◆ About this exercise
For this exercise, the reply is the listing below, reproduced exactly.

◆ ◆ ◆ ◆ ◆ ◆ ◆

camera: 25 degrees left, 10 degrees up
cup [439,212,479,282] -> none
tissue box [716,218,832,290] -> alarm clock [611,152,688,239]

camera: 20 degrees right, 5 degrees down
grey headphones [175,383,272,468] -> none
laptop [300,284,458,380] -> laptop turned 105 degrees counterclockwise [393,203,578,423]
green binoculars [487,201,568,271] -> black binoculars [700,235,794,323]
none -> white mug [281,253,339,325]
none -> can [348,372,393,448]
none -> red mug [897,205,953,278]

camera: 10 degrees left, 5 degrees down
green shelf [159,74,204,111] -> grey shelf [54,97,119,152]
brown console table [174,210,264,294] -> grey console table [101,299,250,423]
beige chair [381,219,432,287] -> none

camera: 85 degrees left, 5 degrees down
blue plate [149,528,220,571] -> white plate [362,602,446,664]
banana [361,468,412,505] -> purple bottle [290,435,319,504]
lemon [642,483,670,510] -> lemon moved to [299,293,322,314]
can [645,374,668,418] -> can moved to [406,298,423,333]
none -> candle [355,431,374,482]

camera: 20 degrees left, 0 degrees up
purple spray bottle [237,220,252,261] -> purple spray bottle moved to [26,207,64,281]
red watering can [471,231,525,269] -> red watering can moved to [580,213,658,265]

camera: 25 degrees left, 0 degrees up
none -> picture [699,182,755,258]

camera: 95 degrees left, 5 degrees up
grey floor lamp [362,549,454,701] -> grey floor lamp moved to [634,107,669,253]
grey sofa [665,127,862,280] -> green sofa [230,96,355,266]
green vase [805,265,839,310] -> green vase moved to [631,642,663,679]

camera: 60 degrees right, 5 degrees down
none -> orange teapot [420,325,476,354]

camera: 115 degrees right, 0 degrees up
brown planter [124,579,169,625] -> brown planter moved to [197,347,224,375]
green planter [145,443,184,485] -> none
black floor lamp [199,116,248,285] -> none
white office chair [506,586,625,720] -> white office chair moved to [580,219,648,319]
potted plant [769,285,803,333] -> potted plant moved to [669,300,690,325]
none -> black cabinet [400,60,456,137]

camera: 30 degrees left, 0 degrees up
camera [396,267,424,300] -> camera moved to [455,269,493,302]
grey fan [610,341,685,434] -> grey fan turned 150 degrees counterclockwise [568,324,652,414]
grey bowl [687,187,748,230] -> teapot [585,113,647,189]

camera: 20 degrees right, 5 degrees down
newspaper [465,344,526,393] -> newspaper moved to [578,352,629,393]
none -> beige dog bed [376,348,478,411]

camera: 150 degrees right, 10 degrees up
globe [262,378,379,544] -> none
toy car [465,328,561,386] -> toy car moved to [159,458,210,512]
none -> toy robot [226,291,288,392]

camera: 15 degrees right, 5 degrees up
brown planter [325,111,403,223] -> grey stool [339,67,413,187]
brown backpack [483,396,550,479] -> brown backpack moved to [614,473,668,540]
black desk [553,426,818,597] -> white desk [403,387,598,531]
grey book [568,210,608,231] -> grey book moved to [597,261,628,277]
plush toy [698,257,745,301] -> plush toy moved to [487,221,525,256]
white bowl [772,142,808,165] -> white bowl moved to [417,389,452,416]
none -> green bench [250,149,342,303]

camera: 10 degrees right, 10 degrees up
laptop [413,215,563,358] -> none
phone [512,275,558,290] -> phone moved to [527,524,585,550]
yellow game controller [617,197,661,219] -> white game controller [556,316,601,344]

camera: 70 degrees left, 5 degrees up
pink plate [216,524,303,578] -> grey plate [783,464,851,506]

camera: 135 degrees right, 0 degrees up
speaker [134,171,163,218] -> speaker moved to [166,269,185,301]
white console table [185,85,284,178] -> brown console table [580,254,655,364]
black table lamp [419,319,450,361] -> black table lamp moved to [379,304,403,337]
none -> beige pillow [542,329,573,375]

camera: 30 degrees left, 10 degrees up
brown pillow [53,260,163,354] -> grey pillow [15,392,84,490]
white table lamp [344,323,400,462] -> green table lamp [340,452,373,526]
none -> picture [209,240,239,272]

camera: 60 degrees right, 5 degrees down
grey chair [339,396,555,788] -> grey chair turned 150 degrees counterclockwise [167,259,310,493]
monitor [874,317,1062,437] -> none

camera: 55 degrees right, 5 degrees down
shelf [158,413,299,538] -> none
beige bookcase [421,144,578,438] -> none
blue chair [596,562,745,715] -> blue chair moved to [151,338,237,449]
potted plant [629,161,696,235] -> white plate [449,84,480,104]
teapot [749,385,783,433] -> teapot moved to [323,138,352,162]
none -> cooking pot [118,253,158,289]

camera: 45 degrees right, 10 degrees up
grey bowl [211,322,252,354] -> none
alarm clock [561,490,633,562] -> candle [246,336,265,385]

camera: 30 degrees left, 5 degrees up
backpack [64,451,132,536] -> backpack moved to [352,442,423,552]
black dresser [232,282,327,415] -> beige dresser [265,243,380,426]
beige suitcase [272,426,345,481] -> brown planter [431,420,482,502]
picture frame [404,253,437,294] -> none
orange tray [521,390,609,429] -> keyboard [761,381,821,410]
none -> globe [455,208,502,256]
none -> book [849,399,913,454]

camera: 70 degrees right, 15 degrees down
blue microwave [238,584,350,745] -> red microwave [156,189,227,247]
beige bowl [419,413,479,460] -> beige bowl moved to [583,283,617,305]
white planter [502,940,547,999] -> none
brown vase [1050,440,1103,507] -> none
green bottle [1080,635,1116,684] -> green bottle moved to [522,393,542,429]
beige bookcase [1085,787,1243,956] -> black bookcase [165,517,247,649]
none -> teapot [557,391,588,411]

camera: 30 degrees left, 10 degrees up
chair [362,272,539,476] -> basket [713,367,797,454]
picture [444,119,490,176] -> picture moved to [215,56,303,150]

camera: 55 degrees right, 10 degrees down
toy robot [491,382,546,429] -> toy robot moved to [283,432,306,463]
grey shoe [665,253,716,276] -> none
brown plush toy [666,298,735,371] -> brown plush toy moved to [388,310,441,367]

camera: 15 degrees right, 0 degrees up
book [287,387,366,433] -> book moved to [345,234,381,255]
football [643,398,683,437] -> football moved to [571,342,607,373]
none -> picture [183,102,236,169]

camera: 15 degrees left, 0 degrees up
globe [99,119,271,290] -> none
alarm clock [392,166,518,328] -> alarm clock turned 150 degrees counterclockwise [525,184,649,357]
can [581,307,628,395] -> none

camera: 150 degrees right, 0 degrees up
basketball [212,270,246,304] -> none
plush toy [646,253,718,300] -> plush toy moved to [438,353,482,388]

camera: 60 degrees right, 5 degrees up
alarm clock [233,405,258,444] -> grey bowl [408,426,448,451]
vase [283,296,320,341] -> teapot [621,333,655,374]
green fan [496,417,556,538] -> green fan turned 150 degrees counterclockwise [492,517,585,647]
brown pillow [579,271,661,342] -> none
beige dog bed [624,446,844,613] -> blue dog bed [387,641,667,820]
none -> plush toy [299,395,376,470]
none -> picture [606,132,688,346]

◆ ◆ ◆ ◆ ◆ ◆ ◆

◆ Result for this exercise
camera: 25 degrees left, 10 degrees up
cup [439,212,479,282] -> none
tissue box [716,218,832,290] -> alarm clock [611,152,688,239]

camera: 20 degrees right, 5 degrees down
grey headphones [175,383,272,468] -> none
laptop [300,284,458,380] -> laptop turned 105 degrees counterclockwise [393,203,578,423]
green binoculars [487,201,568,271] -> black binoculars [700,235,794,323]
none -> white mug [281,253,339,325]
none -> can [348,372,393,448]
none -> red mug [897,205,953,278]

camera: 10 degrees left, 5 degrees down
green shelf [159,74,204,111] -> grey shelf [54,97,119,152]
brown console table [174,210,264,294] -> grey console table [101,299,250,423]
beige chair [381,219,432,287] -> none

camera: 85 degrees left, 5 degrees down
blue plate [149,528,220,571] -> white plate [362,602,446,664]
banana [361,468,412,505] -> purple bottle [290,435,319,504]
lemon [642,483,670,510] -> lemon moved to [299,293,322,314]
can [645,374,668,418] -> can moved to [406,298,423,333]
none -> candle [355,431,374,482]

camera: 20 degrees left, 0 degrees up
purple spray bottle [237,220,252,261] -> purple spray bottle moved to [26,207,64,281]
red watering can [471,231,525,269] -> red watering can moved to [580,213,658,265]

camera: 25 degrees left, 0 degrees up
none -> picture [699,182,755,258]

camera: 95 degrees left, 5 degrees up
grey floor lamp [362,549,454,701] -> grey floor lamp moved to [634,107,669,253]
grey sofa [665,127,862,280] -> green sofa [230,96,355,266]
green vase [805,265,839,310] -> green vase moved to [631,642,663,679]

camera: 60 degrees right, 5 degrees down
none -> orange teapot [420,325,476,354]

camera: 115 degrees right, 0 degrees up
brown planter [124,579,169,625] -> brown planter moved to [197,347,224,375]
green planter [145,443,184,485] -> none
black floor lamp [199,116,248,285] -> none
white office chair [506,586,625,720] -> white office chair moved to [580,219,648,319]
potted plant [769,285,803,333] -> potted plant moved to [669,300,690,325]
none -> black cabinet [400,60,456,137]

camera: 30 degrees left, 0 degrees up
camera [396,267,424,300] -> camera moved to [455,269,493,302]
grey fan [610,341,685,434] -> grey fan turned 150 degrees counterclockwise [568,324,652,414]
grey bowl [687,187,748,230] -> teapot [585,113,647,189]

camera: 20 degrees right, 5 degrees down
newspaper [465,344,526,393] -> newspaper moved to [578,352,629,393]
none -> beige dog bed [376,348,478,411]

camera: 150 degrees right, 10 degrees up
globe [262,378,379,544] -> none
toy car [465,328,561,386] -> toy car moved to [159,458,210,512]
none -> toy robot [226,291,288,392]

camera: 15 degrees right, 5 degrees up
brown planter [325,111,403,223] -> grey stool [339,67,413,187]
brown backpack [483,396,550,479] -> brown backpack moved to [614,473,668,540]
black desk [553,426,818,597] -> white desk [403,387,598,531]
grey book [568,210,608,231] -> grey book moved to [597,261,628,277]
plush toy [698,257,745,301] -> plush toy moved to [487,221,525,256]
white bowl [772,142,808,165] -> white bowl moved to [417,389,452,416]
none -> green bench [250,149,342,303]

camera: 10 degrees right, 10 degrees up
laptop [413,215,563,358] -> none
phone [512,275,558,290] -> phone moved to [527,524,585,550]
yellow game controller [617,197,661,219] -> white game controller [556,316,601,344]

camera: 70 degrees left, 5 degrees up
pink plate [216,524,303,578] -> grey plate [783,464,851,506]

camera: 135 degrees right, 0 degrees up
speaker [134,171,163,218] -> speaker moved to [166,269,185,301]
white console table [185,85,284,178] -> brown console table [580,254,655,364]
black table lamp [419,319,450,361] -> black table lamp moved to [379,304,403,337]
none -> beige pillow [542,329,573,375]

camera: 30 degrees left, 10 degrees up
brown pillow [53,260,163,354] -> grey pillow [15,392,84,490]
white table lamp [344,323,400,462] -> green table lamp [340,452,373,526]
none -> picture [209,240,239,272]

camera: 60 degrees right, 5 degrees down
grey chair [339,396,555,788] -> grey chair turned 150 degrees counterclockwise [167,259,310,493]
monitor [874,317,1062,437] -> none

camera: 55 degrees right, 5 degrees down
shelf [158,413,299,538] -> none
beige bookcase [421,144,578,438] -> none
blue chair [596,562,745,715] -> blue chair moved to [151,338,237,449]
potted plant [629,161,696,235] -> white plate [449,84,480,104]
teapot [749,385,783,433] -> teapot moved to [323,138,352,162]
none -> cooking pot [118,253,158,289]

camera: 45 degrees right, 10 degrees up
grey bowl [211,322,252,354] -> none
alarm clock [561,490,633,562] -> candle [246,336,265,385]

camera: 30 degrees left, 5 degrees up
backpack [64,451,132,536] -> backpack moved to [352,442,423,552]
black dresser [232,282,327,415] -> beige dresser [265,243,380,426]
beige suitcase [272,426,345,481] -> brown planter [431,420,482,502]
picture frame [404,253,437,294] -> none
orange tray [521,390,609,429] -> keyboard [761,381,821,410]
none -> globe [455,208,502,256]
none -> book [849,399,913,454]

camera: 70 degrees right, 15 degrees down
blue microwave [238,584,350,745] -> red microwave [156,189,227,247]
beige bowl [419,413,479,460] -> beige bowl moved to [583,283,617,305]
white planter [502,940,547,999] -> none
brown vase [1050,440,1103,507] -> none
green bottle [1080,635,1116,684] -> green bottle moved to [522,393,542,429]
beige bookcase [1085,787,1243,956] -> black bookcase [165,517,247,649]
none -> teapot [557,391,588,411]

camera: 30 degrees left, 10 degrees up
chair [362,272,539,476] -> basket [713,367,797,454]
picture [444,119,490,176] -> picture moved to [215,56,303,150]

camera: 55 degrees right, 10 degrees down
toy robot [491,382,546,429] -> toy robot moved to [283,432,306,463]
grey shoe [665,253,716,276] -> none
brown plush toy [666,298,735,371] -> brown plush toy moved to [388,310,441,367]

camera: 15 degrees right, 0 degrees up
book [287,387,366,433] -> book moved to [345,234,381,255]
football [643,398,683,437] -> football moved to [571,342,607,373]
none -> picture [183,102,236,169]

camera: 15 degrees left, 0 degrees up
globe [99,119,271,290] -> none
alarm clock [392,166,518,328] -> alarm clock turned 150 degrees counterclockwise [525,184,649,357]
can [581,307,628,395] -> none

camera: 150 degrees right, 0 degrees up
basketball [212,270,246,304] -> none
plush toy [646,253,718,300] -> plush toy moved to [438,353,482,388]

camera: 60 degrees right, 5 degrees up
alarm clock [233,405,258,444] -> grey bowl [408,426,448,451]
vase [283,296,320,341] -> teapot [621,333,655,374]
green fan [496,417,556,538] -> green fan turned 150 degrees counterclockwise [492,517,585,647]
brown pillow [579,271,661,342] -> none
beige dog bed [624,446,844,613] -> blue dog bed [387,641,667,820]
none -> plush toy [299,395,376,470]
none -> picture [606,132,688,346]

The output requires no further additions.